[Source material Boundary: Start]
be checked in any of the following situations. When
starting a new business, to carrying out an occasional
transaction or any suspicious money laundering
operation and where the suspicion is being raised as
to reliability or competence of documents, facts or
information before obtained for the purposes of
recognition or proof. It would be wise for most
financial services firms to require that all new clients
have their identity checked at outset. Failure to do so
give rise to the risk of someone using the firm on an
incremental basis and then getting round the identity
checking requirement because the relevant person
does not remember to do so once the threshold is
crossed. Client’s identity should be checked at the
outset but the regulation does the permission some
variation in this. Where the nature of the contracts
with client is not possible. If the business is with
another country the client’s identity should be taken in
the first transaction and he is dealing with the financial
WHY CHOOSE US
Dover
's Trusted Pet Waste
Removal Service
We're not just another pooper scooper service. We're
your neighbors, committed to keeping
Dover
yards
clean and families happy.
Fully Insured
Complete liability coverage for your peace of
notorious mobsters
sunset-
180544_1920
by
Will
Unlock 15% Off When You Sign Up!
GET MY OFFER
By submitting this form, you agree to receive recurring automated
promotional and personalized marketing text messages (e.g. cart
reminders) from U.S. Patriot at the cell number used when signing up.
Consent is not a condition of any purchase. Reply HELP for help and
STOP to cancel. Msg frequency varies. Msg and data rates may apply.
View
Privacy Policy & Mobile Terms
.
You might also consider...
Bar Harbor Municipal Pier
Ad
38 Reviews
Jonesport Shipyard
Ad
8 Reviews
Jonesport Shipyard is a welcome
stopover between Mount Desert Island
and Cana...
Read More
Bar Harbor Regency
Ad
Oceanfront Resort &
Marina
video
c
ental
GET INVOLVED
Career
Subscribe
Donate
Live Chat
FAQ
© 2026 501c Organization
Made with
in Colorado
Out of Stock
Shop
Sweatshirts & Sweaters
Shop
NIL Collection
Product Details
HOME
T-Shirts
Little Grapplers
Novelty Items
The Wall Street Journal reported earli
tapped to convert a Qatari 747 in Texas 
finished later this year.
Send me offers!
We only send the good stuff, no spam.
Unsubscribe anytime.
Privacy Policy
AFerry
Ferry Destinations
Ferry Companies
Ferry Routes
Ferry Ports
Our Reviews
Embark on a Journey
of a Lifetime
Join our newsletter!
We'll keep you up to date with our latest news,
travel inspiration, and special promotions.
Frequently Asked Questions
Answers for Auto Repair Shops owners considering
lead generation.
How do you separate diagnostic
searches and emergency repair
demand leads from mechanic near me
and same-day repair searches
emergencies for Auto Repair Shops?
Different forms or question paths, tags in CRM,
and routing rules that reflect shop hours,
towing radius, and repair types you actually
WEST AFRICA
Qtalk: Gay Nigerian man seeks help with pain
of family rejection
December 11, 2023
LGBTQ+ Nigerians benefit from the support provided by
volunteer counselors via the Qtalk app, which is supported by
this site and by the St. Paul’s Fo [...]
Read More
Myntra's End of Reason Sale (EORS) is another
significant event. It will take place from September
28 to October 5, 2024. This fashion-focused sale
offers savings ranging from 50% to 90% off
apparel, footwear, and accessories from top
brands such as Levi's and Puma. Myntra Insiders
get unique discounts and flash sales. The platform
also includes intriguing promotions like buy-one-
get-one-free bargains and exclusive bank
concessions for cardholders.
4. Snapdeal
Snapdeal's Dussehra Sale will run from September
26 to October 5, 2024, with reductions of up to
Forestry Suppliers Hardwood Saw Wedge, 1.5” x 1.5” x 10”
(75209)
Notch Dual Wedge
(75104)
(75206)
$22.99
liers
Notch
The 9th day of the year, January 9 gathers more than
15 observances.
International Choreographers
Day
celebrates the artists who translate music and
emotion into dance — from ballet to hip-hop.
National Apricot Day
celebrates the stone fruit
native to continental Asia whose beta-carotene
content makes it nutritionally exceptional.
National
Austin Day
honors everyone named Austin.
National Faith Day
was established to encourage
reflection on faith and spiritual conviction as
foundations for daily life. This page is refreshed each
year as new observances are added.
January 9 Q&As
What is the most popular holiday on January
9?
[Source material Boundary: End]
*Job item:* Scan the entries above for the string "should", and copy every line where it turns up.

*Exercise output:*
crossed. Client’s identity should be checked at the
another country the client’s identity should be taken in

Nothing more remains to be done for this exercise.